> _TASK BRIEF_: Transcribe the part of the django-howl usage text between "return self.observer.value %" and "HOWL_OPERATORS = ('path.to.operator.MyOperator',)", inclusive, keeping every word and character unchanged.

Usage

Operator

django-howl comes with 3 standard operators by default:

  • EqualOperator

  • LowerThanOperator

  • GreaterThanOperator

All operators are subclassed from howl.operators.BaseOperator. If you wish to add your own one, you have to subclass from the BaseOperator and add a compare method.

One example could be:

from howl.operators import BaseOperator


class MyOperator(BaseOperator):
    display_name = 'My new Operator'

    def compare(self, compare_value):
        if compare_value < 1:
            return False

        return self.observer.value % compare_value == 0

Now you have to add the new operator to settings.py. If you want to use only your own one, then add:

HOWL_OPERATORS = ('path.to.operator.MyOperator',)

or if you want to use all including your one, then add:

HOWL_OPERATORS = (
    'howl.operators.EqualOperator',
    'howl.operators.LowerThanOperator',
    'howl.operators.GreaterThanOperator',
    'path.to.operator.MyOperator',
)

Connect to signals

Next step is, that you have to connect with the signals. There are 3 types of signals:

  • alert_wait (first time the comparison failed)

  • alert_notify (comparison still fails after a specific time)

  • alert_clear (after failure, the comparison is working again)

> _SUPPLIED ENTRIES_:
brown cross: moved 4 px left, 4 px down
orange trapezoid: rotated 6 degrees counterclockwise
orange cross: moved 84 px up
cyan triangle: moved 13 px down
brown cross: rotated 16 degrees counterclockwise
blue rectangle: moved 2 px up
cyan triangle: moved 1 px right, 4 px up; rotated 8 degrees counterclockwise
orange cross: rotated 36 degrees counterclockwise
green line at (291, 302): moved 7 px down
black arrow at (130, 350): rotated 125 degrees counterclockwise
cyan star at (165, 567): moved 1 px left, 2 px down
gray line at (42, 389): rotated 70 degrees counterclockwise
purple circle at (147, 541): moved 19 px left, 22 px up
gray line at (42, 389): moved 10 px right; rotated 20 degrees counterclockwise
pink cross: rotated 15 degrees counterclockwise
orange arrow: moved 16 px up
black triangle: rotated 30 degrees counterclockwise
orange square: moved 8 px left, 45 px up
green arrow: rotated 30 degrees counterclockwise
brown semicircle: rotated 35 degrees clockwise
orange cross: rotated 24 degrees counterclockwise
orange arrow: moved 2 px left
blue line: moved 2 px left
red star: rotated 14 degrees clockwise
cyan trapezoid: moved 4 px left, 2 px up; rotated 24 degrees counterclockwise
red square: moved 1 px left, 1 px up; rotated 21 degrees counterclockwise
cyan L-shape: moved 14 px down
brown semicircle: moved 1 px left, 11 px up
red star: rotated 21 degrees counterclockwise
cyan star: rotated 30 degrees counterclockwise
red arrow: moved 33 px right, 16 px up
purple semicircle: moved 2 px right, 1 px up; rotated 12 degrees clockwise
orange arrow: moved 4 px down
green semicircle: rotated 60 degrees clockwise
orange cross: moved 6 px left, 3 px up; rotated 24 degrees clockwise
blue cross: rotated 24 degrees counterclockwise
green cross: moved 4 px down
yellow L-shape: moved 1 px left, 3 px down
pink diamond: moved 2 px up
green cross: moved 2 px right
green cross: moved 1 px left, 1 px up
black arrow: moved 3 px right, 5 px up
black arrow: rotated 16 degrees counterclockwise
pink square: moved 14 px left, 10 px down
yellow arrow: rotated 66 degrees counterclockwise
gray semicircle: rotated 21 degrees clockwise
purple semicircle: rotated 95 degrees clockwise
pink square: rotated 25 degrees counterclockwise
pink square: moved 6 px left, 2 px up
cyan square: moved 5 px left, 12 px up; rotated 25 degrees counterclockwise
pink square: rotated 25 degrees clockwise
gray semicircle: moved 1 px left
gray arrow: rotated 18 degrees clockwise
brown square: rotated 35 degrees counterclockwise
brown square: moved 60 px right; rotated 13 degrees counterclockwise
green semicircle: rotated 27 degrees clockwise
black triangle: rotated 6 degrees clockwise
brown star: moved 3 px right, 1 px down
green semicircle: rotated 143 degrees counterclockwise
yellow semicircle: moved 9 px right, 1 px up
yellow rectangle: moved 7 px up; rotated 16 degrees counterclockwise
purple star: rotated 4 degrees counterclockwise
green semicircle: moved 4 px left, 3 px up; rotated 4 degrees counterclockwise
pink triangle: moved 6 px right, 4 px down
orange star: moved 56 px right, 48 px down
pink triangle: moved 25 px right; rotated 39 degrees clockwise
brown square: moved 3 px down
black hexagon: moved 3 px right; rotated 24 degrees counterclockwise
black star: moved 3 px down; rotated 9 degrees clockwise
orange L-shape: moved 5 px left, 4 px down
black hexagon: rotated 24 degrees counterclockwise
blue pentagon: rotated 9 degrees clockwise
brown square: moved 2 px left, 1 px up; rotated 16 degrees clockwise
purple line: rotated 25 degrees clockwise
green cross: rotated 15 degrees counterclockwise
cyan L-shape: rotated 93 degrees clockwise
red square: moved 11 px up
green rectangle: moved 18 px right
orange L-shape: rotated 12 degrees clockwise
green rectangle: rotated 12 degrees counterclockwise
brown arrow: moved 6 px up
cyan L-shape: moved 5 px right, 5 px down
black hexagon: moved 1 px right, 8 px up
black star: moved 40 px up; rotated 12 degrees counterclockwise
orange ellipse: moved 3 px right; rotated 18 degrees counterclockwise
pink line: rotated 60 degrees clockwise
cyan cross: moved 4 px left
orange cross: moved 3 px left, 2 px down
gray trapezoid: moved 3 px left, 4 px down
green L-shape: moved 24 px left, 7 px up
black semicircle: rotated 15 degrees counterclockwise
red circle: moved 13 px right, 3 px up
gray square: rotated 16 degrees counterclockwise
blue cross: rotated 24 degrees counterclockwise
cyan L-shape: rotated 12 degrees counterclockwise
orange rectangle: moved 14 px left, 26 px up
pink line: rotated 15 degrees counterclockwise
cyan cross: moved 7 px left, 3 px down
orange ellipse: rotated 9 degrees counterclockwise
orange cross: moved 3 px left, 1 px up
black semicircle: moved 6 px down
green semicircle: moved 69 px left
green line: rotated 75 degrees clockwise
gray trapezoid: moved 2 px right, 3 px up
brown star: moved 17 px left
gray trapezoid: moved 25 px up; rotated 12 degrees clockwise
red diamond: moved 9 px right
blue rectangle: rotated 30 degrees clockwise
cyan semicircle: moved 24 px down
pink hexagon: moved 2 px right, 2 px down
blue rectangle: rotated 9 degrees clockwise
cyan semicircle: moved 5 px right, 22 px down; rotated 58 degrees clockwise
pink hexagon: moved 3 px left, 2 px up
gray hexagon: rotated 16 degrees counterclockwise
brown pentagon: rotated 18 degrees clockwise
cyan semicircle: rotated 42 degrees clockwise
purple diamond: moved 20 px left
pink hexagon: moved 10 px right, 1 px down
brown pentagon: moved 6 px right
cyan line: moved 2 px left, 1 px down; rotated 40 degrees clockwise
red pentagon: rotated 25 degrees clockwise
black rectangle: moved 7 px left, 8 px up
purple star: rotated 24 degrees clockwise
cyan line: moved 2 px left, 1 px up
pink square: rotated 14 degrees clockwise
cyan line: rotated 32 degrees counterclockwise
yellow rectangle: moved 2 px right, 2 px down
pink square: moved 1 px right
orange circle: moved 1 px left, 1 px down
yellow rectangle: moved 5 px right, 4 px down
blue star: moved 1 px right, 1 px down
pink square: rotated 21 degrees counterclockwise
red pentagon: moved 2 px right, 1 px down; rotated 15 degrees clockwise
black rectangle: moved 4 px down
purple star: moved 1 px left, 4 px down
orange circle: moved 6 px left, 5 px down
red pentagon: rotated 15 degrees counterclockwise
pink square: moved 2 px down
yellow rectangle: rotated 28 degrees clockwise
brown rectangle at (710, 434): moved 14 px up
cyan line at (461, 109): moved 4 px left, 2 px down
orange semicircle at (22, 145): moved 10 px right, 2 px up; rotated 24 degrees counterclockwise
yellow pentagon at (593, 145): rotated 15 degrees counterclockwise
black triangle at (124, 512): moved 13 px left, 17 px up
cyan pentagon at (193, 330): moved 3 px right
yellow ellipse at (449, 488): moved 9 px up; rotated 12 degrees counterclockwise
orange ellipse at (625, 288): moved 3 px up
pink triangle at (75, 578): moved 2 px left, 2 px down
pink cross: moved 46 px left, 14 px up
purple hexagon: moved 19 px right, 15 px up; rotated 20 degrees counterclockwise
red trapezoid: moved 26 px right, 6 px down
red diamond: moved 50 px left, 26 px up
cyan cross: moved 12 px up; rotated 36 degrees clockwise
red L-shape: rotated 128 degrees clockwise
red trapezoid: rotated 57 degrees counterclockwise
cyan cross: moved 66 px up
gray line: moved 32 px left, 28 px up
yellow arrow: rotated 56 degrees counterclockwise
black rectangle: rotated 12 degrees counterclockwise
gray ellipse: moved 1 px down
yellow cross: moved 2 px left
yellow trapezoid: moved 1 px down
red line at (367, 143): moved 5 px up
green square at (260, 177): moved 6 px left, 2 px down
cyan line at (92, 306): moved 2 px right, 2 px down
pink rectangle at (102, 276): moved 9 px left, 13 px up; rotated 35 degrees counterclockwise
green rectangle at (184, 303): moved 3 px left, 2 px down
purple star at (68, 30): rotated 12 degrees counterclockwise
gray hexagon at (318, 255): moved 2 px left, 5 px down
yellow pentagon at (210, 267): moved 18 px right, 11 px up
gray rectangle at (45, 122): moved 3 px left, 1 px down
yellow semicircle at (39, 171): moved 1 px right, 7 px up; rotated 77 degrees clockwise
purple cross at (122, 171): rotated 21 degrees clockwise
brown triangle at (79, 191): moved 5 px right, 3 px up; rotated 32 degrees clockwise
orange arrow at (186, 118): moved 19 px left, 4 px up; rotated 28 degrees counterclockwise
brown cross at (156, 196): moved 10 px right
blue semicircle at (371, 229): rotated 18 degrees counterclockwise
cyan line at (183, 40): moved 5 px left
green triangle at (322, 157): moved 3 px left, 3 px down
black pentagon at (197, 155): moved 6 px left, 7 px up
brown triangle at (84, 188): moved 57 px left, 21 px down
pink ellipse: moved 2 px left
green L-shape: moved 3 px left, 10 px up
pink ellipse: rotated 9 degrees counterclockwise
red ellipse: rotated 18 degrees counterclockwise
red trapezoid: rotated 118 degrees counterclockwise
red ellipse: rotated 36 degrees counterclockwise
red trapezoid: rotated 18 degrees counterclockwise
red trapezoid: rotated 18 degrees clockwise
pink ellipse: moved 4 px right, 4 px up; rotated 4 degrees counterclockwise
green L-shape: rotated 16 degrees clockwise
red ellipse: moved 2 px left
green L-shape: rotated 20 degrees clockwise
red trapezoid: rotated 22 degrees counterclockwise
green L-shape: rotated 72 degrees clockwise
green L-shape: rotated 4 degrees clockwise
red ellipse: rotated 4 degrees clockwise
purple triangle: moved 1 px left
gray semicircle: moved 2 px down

> _ANSWER FOR THE TASK_:
return self.observer.value % compare_value == 0

Now you have to add the new operator to settings.py. If you want to use only your own one, then add:

HOWL_OPERATORS = ('path.to.operator.MyOperator',)